教育のないメイドを雇ったことのある文筆家はみな知っていることであるが,主人の原稿を燃やして暖炉に火をつけたいというメイドの情熱を抑えることは困難である(抑えることができなければよいのに,と読者は望むかもしれないが)。文筆家仲間なら,たとえねたみ深い敵であっても,そんなことをしようとは思わないだろう。原稿というものの価値を,経験からよく理解しているからである。
同様に,庭(の持ち分)を持っている子供は,他人の花壇を踏み荒らすようなことはしないだろうし,ペットを飼っている子供には,動物の生命を尊重することを教えることができる。
我が子を苦労して育てたことのある人の心には,おそらく,人命を尊重する気持ちがあるであろう。わが子のことで苦労すればするほど,より強い親としての愛情が湧いてくるのである。こうした苦労を避けている親の場合,親の本能は多少とも萎縮してきて,ただ(親としての)責任感として残っているにすぎない。しかし,建設的な衝動が十分に発達している親ならば,おそらくよりいっそう子供の面倒を見ることだろう。そこで,こういう理由からしても,教育のこの面に注意を払うことは大いに望ましい。

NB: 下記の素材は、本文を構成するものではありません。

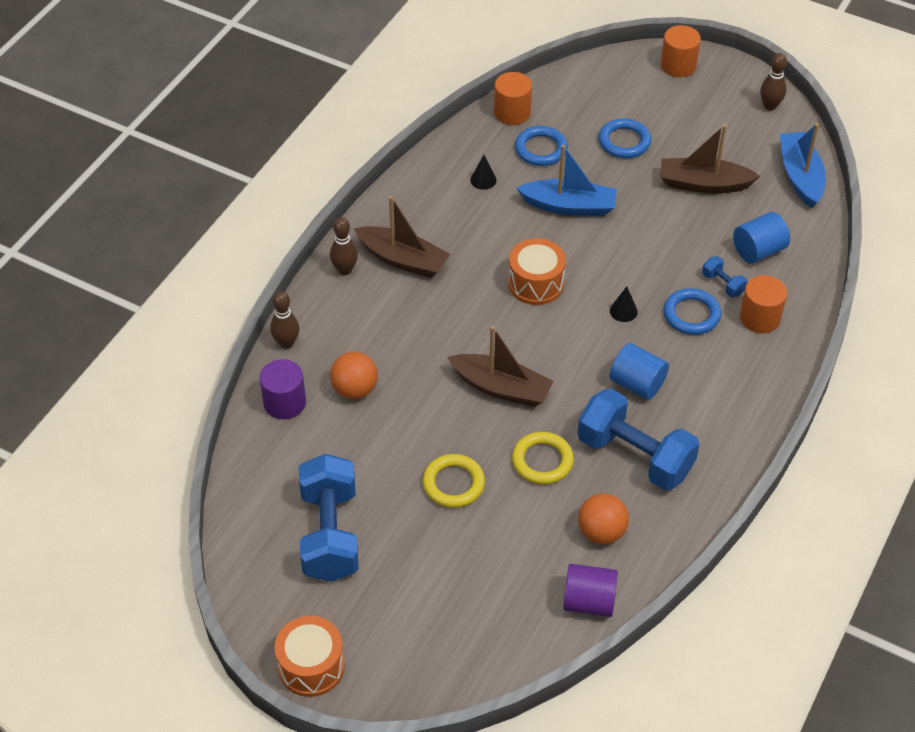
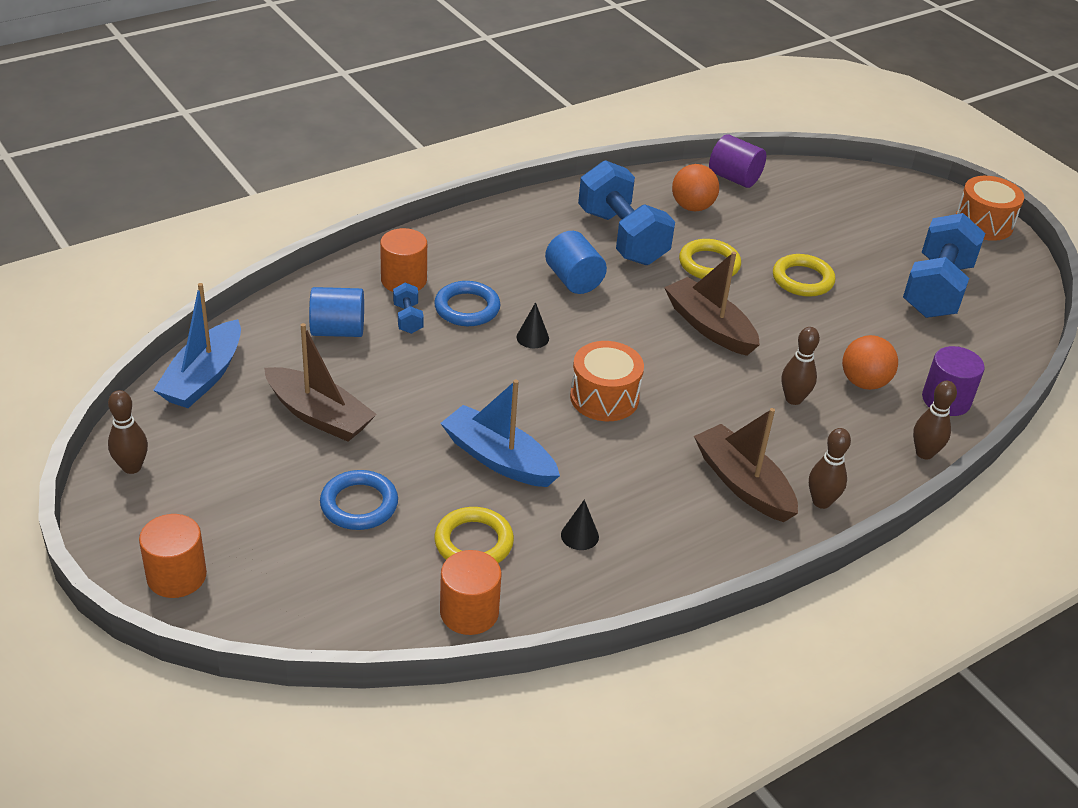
camera: 155 degrees left, 10 degrees down
(401, 347) = (793, 399): none -> brown bowling pin
(541, 149) = (473, 542): blue ring -> yellow ring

Every author who has had uneducated housemaids knows that it is difficult (the public may wish it were impossible) to restrain their passion for lighting the fire with his manuscripts. A fellow-author, even if he were a jealous enemy, would not think of doing such a thing, because experience has taught him the value of manuscripts. Similarly the boy who has a garden will not trample on other people’s flower-beds, and the boy who has pets can be taught to respect animal life. Respect for human life is likely to exist in any one who has taken trouble over his or her own children. It is the trouble we take over our children that elicits the stronger forms of parental affection; in those who avoid this trouble the parental instinct becomes more or less atrophied, and remains only as a sense of responsibility. But parents are far more likely to take trouble over their children if their constructive impulses have been fully developed ; thus for this reason also it is very desirable to pay attention to this aspect of education.
出典: On Education, especially in early childhood, 1926, Pt. 2:Education of character, chap. 6: Constructiveness.
詳細情報:http://russell-j.com/beginner/OE06-050.HTM
[寸言]
親が子どもをうまく躾れば,自分を尊重してもらうためには他人も尊重する必要があることに気づく。しかし、我儘ほうだいに育つとその必要がないので他人を尊重する気持ちが育たない。
安倍総理はおじいちゃん(故・岸総理)に甘やかされて育ったので、同じ二世や三世議員(特に麻生総理のようにおじいちゃんのいる政治家)の気持ちはよくわかるが、一般庶民の気持ちなど、頭で理解しようとしても実感できないので、すぐに忘れてしまい(=健忘症)、180度考えを変えても「新しい判断」(or「新しい決断」)をしたと言えば、それで世間で通ると思っている。それを許している国民も馬鹿だが・・・。